For patients with concurrent medical and behavioral health needs, co-located or collaborative care models place mental health clinicians inside primary care settings. The collaborative care model, developed at the University of Washington and studied extensively in the IMPACT trial, demonstrated that structured depression care management in primary care settings produces measurably better outcomes than referral-based approaches — relevant context for anyone navigating mental health medical services within a broader care plan.
Home health services represent a third scenario where care coordination becomes structurally critical: the patient has left the hospital, the primary care physician may not have received a discharge summary, and the home health nurse is the only clinician with direct observation of the patient's functional status.
Decision boundaries
The choice between a coordination-only approach and a fully integrated model turns on three variables: population complexity, payer mix, and organizational capacity.
Coordination-only mechanisms — shared care plans, care managers, structured referrals — are accessible to independent practices and work adequately for lower-acuity populations with stable insurance coverage.

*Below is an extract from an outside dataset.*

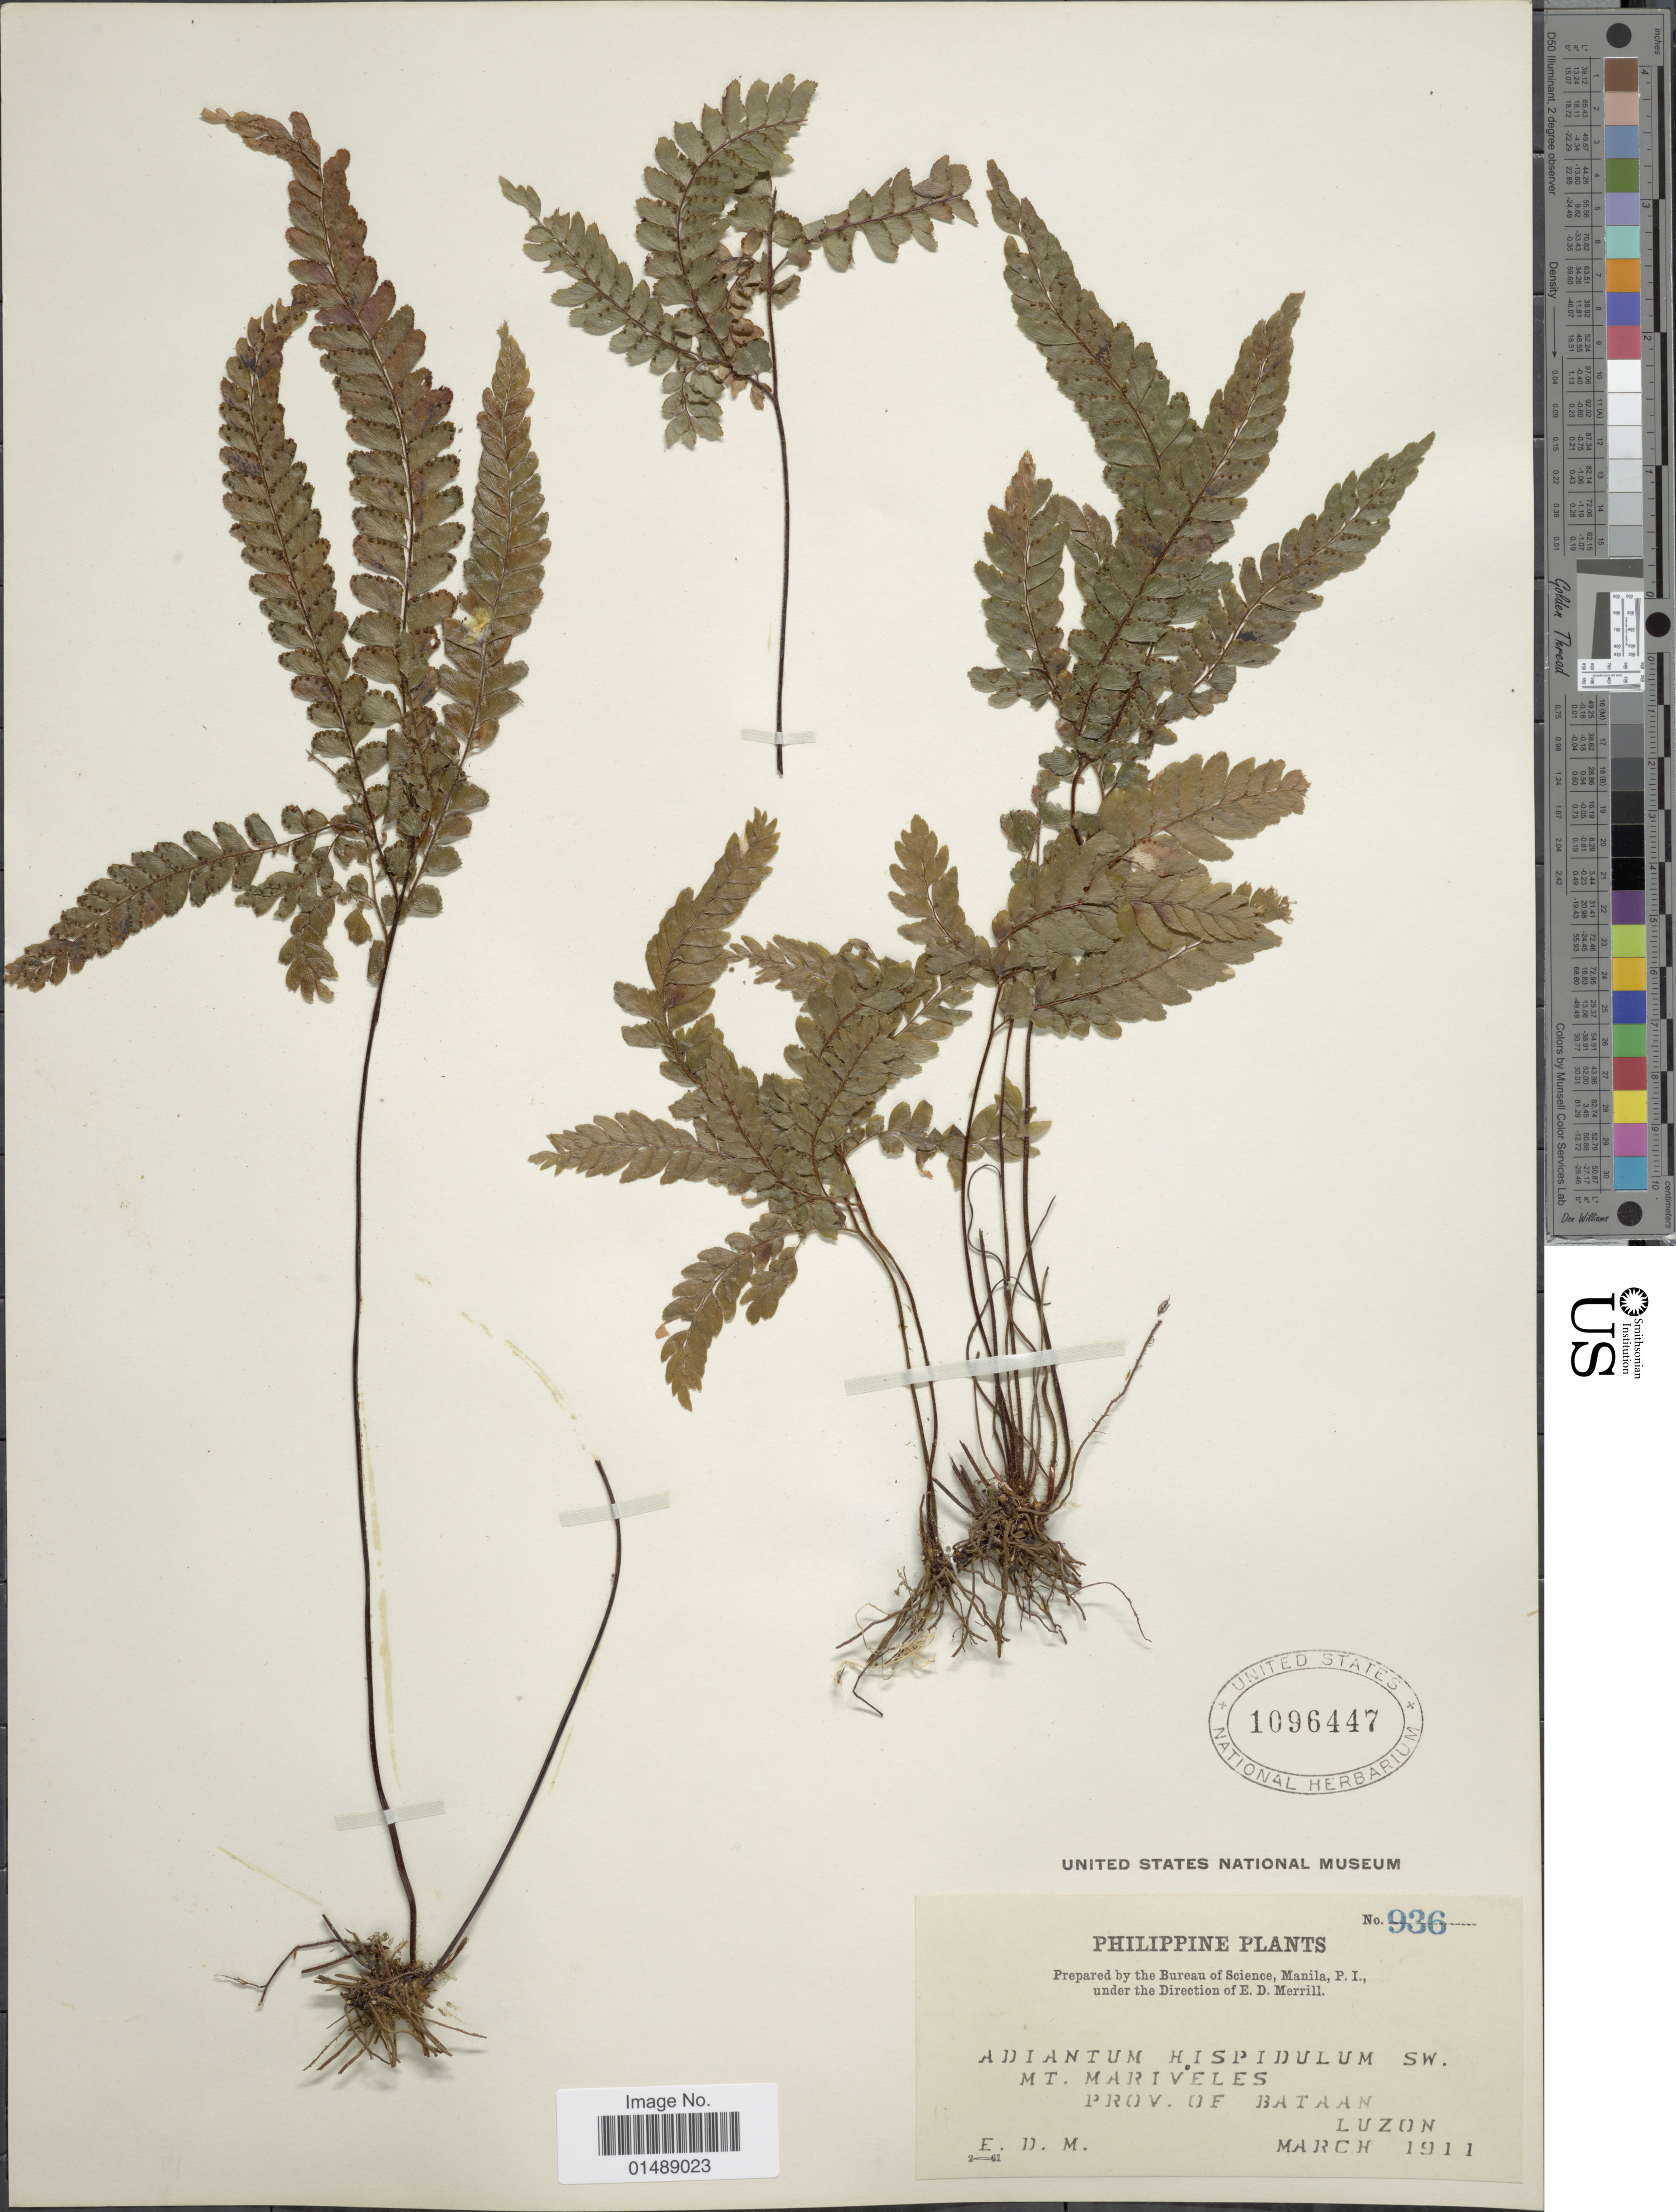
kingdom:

Full integration, by contrast, requires capital investment in technology infrastructure, legal restructuring of provider relationships, and often a contracting relationship with a payer willing to accept risk-based payment.
Regulatory compliance requirements shift depending on the model's depth. Practices pursuing NCQA's PCMH recognition must demonstrate performance across six standards, including access, care management, and care coordination and care transitions. ACOs operating under MSSP must meet 23 quality measures tied to Medicare coverage and reported through CMS's web interface.
A useful contrast: a coordinated care arrangement improves information flow without changing who owns the financial risk. An integrated care model changes both. Understanding that distinction clarifies why two systems that look similar from the outside — both involving shared records and team-based care — can differ fundamentally in their accountability structures, their billing and coding requirements, and ultimately their durability when the underlying economics shift.